Diane KrakoraDiane Krakora

EA 3.0 also changes a customer's minimum EA spending commitment. In EA 2.0, customers had to commit to $100,000 for a single suite of software. The new agreement lets customers spread that $100,000 commitment across multiple software suites -- $50,000 on applications infrastructure and $50,000 on security, for example.

Julia Chen, vice president of global partner transformation at Cisco, said the restructured threshold "makes the EA … more accessible to partners." Presumably, channel partners will be able to offer EAs to a broader set of customers whose spending would have fallen short of the previous agreement's qualification formula.

Chen also pointed to partners' ability to bundle their higher-margin services into Cisco deals as another advantage.

I think the key benefit will be simplicity for the partner and the customer.
Diane KrakoraPrincipal, PartnerPath

Tyler Denney, director of software sales and services at NTT Ltd., an IT services provider based in London, agreed with that assessment. "One of the benefits in this new model is a better ability for partners to build in their services," Denney said. He noted that NTT offers consulting, professional, technical and managed services.
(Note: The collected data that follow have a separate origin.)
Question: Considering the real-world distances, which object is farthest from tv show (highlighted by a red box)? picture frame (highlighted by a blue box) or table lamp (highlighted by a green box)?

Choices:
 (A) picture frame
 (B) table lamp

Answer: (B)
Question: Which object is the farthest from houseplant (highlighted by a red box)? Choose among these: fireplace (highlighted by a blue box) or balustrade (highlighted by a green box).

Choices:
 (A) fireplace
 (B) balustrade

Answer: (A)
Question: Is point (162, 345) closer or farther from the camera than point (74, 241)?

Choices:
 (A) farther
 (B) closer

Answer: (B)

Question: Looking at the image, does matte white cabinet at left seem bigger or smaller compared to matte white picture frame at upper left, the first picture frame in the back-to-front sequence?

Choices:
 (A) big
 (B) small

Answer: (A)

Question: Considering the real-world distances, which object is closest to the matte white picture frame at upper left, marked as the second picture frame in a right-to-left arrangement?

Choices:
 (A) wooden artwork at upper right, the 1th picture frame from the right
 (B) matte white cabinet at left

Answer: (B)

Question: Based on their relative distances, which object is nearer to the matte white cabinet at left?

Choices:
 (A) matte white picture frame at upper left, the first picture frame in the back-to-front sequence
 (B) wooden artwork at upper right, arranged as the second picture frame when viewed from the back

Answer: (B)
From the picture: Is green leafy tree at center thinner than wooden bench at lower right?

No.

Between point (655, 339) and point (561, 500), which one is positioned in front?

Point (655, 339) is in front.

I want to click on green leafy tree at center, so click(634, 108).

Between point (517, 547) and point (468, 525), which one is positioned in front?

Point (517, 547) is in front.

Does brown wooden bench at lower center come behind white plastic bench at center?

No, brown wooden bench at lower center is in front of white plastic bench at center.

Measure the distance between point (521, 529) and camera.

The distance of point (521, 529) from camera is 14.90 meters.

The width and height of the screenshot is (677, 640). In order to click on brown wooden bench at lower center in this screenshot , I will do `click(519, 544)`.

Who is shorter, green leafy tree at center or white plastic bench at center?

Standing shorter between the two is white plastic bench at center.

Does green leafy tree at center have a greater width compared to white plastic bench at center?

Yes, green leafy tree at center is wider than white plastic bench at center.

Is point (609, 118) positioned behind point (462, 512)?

Clients also gain from the all-in-one agreements. The customers NTT has migrated to EAs have been able to save money and simplify their procurement cycles, Denney added.

Quicker quoting

Cisco's EA moves build upon steps it took last year to accelerate its software agreements, which partners said could prove time-consuming to create. At Cisco Partner Summit 2020, the vendor launched its EA Management Platform, which automates the EA process, and a pilot program for expedited quoting. The latter, dubbed Partner EA Scaling, lets partners quote EAs using the platform as opposed to working with Cisco specialists to put deals together.

Under that program, hundreds of partners over the past year have been able to "autonomously price, quote and sell the enterprise agreement," said Gary Wolfson, director of global partner software sales at Cisco.

The tool's capabilities have been further expanded under EA 3.0, according to Cisco. Dan Lohmeyer, vice president of product management at Cisco, said user- experience changes have made it faster for partners to assemble deals. Partners offering feedback on the pilot program said they could put together proposals in 15 to 30 minutes, he said.

Denney said the improvements "save us a ton of time" in turning around proposals and quotes. He cited a 30% reduction in the time it takes to quote an EA as a conservative estimate.